Example at Second Administrative Level
An analysis at a more granular level is beneficial in this case. Let us repeat the above process, but at the second administrative level (e.g., districts within a certain region).
# compute distribution of doses for each place of residence at second
# administrative level (focus on ADM1_3 only for this example)
distribution_df3 <- roc_distribution(
data.EIR = pahoabc.EIR,
vaccine = "DTP1",
geo_level = "ADM2",
birth_cohort = 2023,
include_self_matches = FALSE,
within_ADM1 = "ADM1_3" # set the region to drill into
)
# show results in plot
distribution_plot3 <- roc_heatmap(
distribution_df3
)
# show
distribution_plot3
In this heatmap, we observe the proportion of vaccination events that take place in a location different from the place of residence, broken down by the second administrative level.
As an example, it is notable that among all individuals residing in ADM2_3_10 who are vaccinated outside their area of residence, 72% receive their vaccine in ADM2_3_11. Similarly, 23% of individuals from ADM2_3_23 who are vaccinated elsewhere, are vaccinated in ADM2_3_11.
Looking at the heatmap horizontally, we can see that ADM2_3_20 provides vaccinations to a large number of people coming from other areas: 35% of those from ADM2_3_7, 18% from ADM2_3_15, 17% from ADM2_3_12, 14% from ADM2_3_17, etc.

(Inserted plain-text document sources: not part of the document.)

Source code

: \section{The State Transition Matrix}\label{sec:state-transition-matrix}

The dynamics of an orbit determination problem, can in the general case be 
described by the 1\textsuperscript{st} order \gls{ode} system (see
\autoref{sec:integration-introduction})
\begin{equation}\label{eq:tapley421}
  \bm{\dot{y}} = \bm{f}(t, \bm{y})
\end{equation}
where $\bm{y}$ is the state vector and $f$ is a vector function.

The top row is also interesting, since it indicates people getting vaccinated outside of ADM1_3 entirely. For example, in column 4, 85% of the residents of ADM3_3_13 get vaccinated outside of ADM1_3, suggesting a strong population flow.
Summary
This vignette showed how you can use the PAHOabc package to compare vaccination coverage by place of residence and place of occurrence, and to explore how people move between areas to get vaccinated.
We saw that coverage can vary a lot depending on which location you use, and in some cases, coverage by occurrence can go over 100% — a sign that people are coming from elsewhere to get vaccinated. The distribution and heatmap functions help visualize these patterns and can reveal which areas act as service hubs or where people are going for vaccines.
Overall, this kind of analysis helps make sense of population flows and supports better planning for immunization programs.